--- Extracted text ---
Content starts

# Hummingbird chick



## Lilysmommy (Jan 7, 2009)

Forgive me, I know this is nothing to do with hedgehogs! But it's animal-related, at least? And I just wanted to share because it's so exciting for me and I thought you guys might enjoy the pictures. 

http://sphotos-b.xx.fbcdn.net/hphotos-a ... 3582_n.jpg

http://sphotos-b.xx.fbcdn.net/hphotos-a ... 3820_n.jpg

So, this past week at Wildside, we got in a ruby-throated hummingbird chick. It's only the third hummingbird we've ever gotten in, and I believe only the second chick. He is TINY, as you can see from the second picture - literally the size of my thumb (so about 2 inches or less in length)! He is absolutely gorgeous and breathtakingly perfect. His feathers are just so tiny and perfect, his claws, his eyes...everything. His tongue is so thin that you almost can't even see it zipping out of his beak.

He's also nerve-wracking and terrifying to work with - I was joking that out of the three birds I hand-fed today, red tailed hawk, great horned owl, and baby hummer, the hummer was the scariest to feed! :lol: The reason for that is of course, his size - he's mostly hands-off if we can help it, and the only time I touched him was to move him to a clean nest (and he weighs less than a cotton ball!). The other reason is because his food contains sugar water, and we can't let any drip on him. The stickiness would mat his feathers and I'm not sure that we have a good/safe/successful method to clean them so he could fly properly. So the feeding method is to fill a 1mL syringe, aim it away from him and squeeze the plunger until we get a drop at the end, then guide the drop into his mouth without it going over the edge of his beak. I'm the first person to feed him past the three most experienced women at the rescue - I'm not sure if it's because I'm the first to be willing or the first to be allowed (or both). :lol: I was so nervous all 4-5 times I fed him (little guy eats every 20 minutes!), but Louise said I did well, and it was so amazing to help with this. I can't wait to go back on Monday!

Content ends

--- Directions ---
a – Answer each question from the hummingbird chick post.
(i) Which species of hummingbird arrived at Wildside?
(ii) What size of syringe is filled to feed the chick?
(iii) How often does the chick eat?
b – Write the next part of the hummingbird chick post, picking up right after its final sentence.
The lines that follow bear no relation to the hummingbird chick post.

--- Supplied data ---
Content starts

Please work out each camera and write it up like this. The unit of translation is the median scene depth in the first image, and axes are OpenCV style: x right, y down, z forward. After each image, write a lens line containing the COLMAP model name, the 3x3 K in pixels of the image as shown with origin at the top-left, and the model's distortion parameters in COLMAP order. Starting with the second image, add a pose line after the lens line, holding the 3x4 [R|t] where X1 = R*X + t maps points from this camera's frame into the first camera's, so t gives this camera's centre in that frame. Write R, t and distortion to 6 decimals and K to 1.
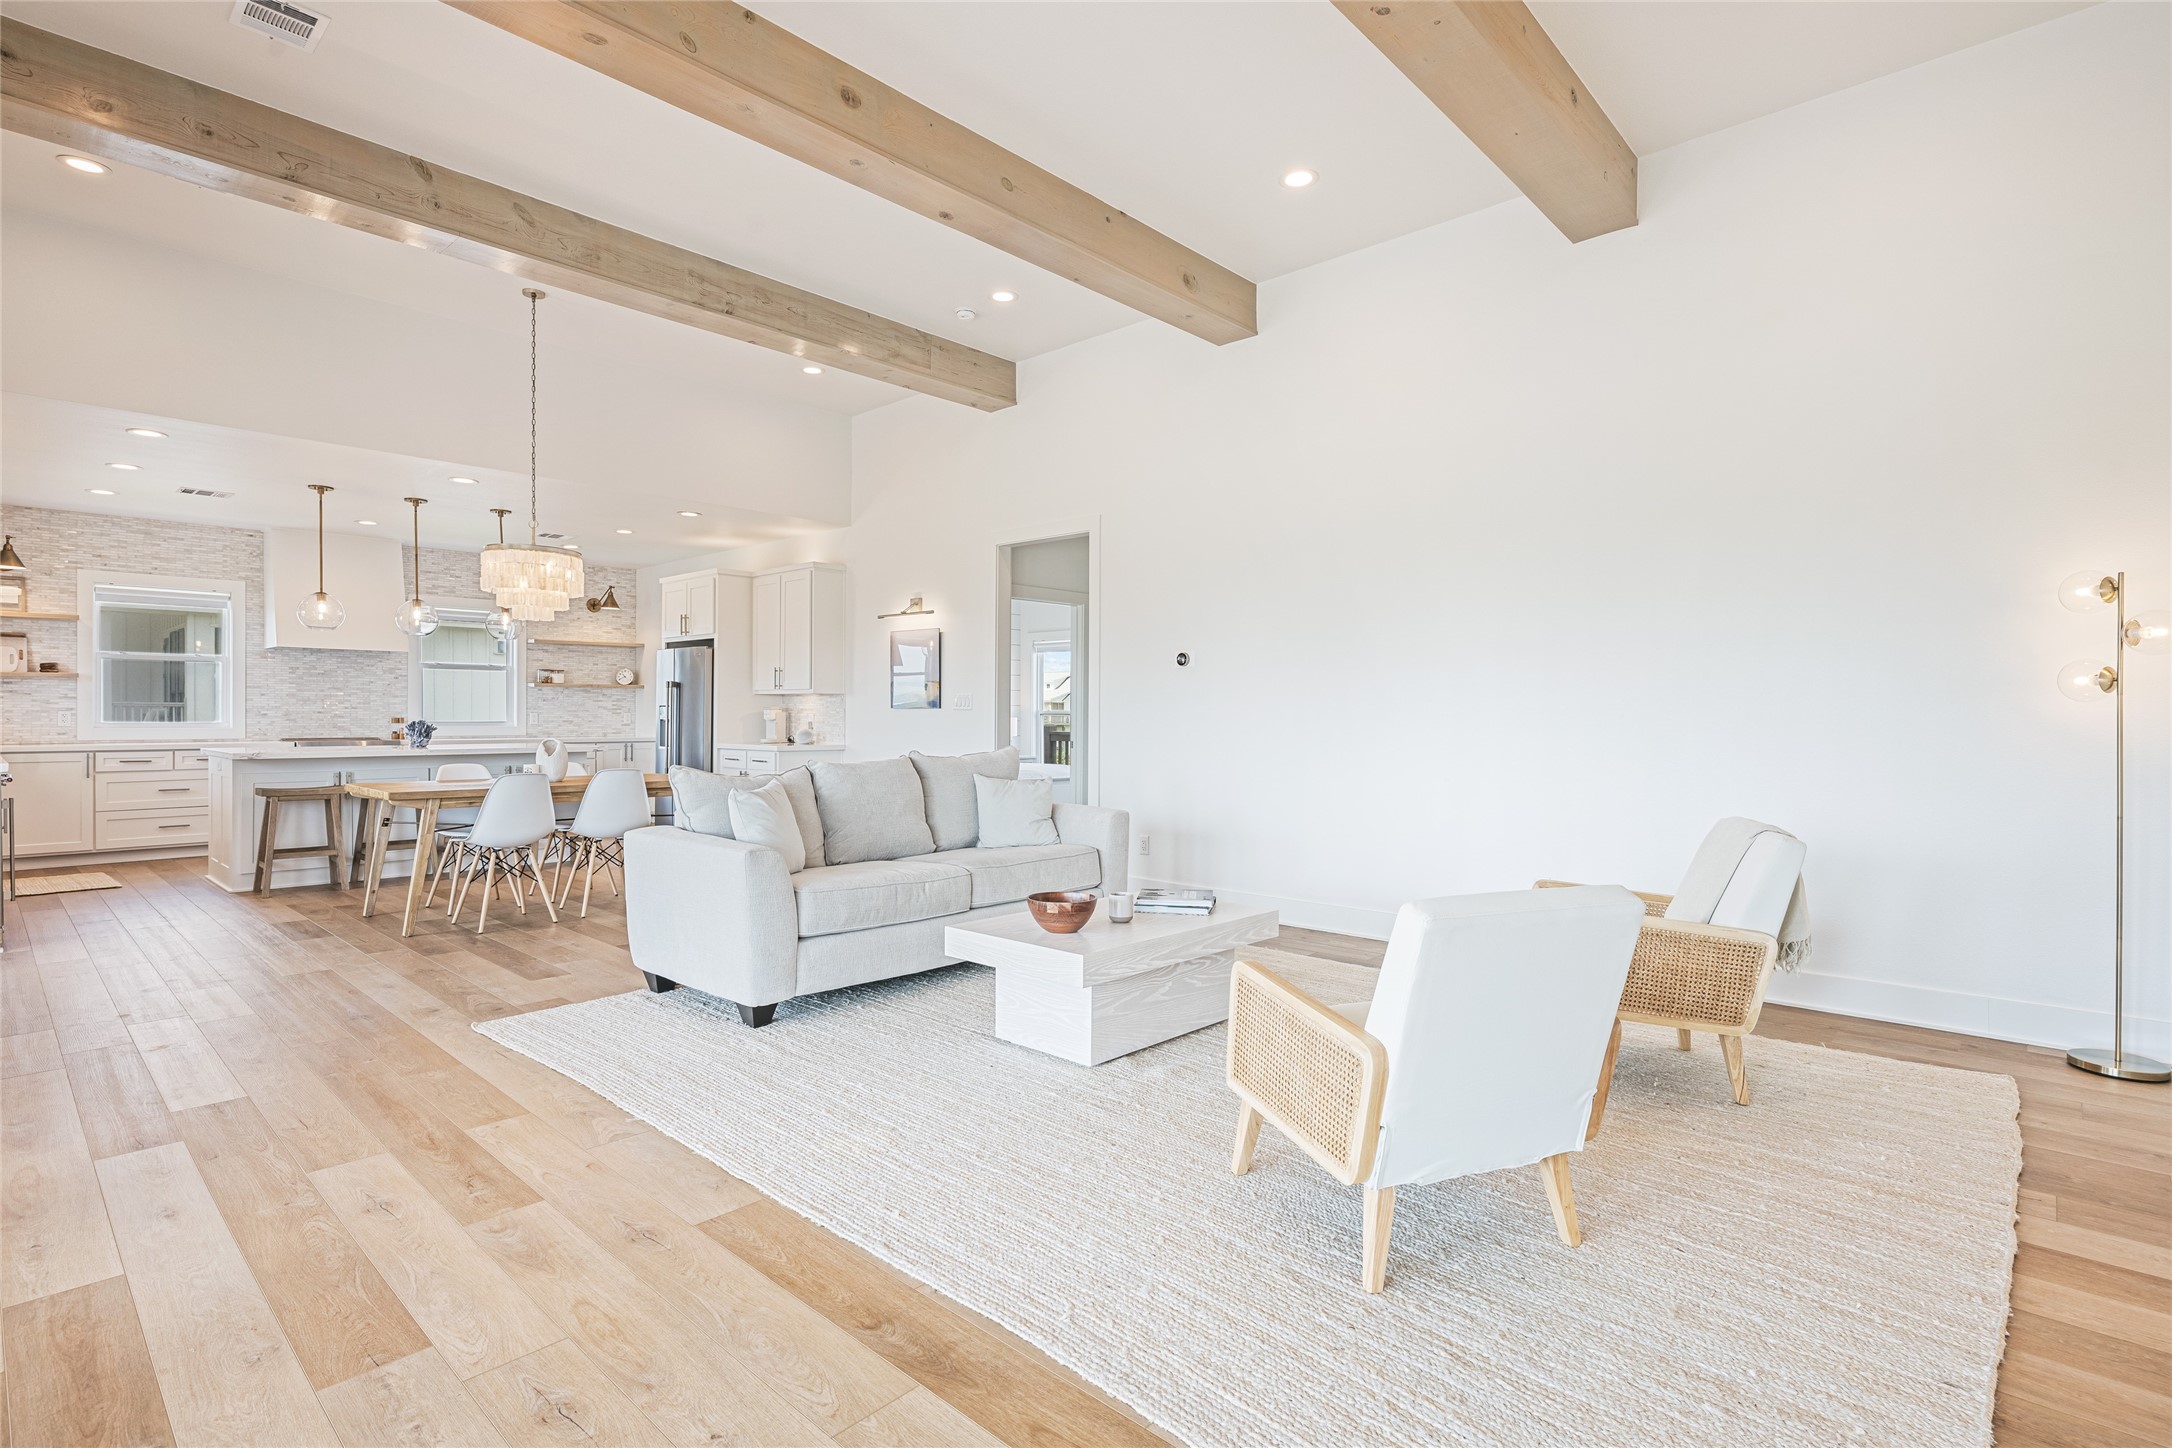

Content ends

--- Numbered responses ---
a –
(i) A ruby-throated hummingbird.
(ii) A 1mL syringe.
(iii) Every 20 minutes.

b –
And sorry for the long off-topic post.  Just so excited and wanted to share with fellow animal-lovers!


----------



## moxieberry (Nov 30, 2011)

Wow, I'm seriously jealous right now. He's adorable - what an awesome experience.  

I plan to get involved with either a shelter or rescue in the area (there are multiple) but I haven't been able to make the time commitment while still in college. After I graduate in December I'll be contacting some places, because at that point I'll be able to dedicate a few hours at least once a week. Probably more, but with a business and a lot of hedgies to contend with, I won't really know until then how much I'll actually be able to juggle. I've always been so envious (in a good way) of people who get to do hands-on work with wild animals.


----------



## LizardGirl (Aug 25, 2008)

Aren't humming birds cute?  We had one at TRWC where I volunteer last week, not a baby but still just as cute. Fortunately he picked up on syringe feeding really quick and didn't have any problem eating or getting sugar water on him. We cut the tip off a 1cc syringe, stick their beak just inside into the water, and they drink it up on their own (excuse the phone pic):


----------



## shetland (Sep 2, 2008)

Wow! I think it is all fascinating! I learn something new here all the time. The bird weighs less than a cotton ball....my goodness. I give you so much credit Kelsey; I think my hands would be shaking tying to make sure I did not spill a drop on that tiny body. How long is it before he can eat on his own or like LG described? How long can he survive on sugar water?


----------



## Tym4myself (Jul 17, 2012)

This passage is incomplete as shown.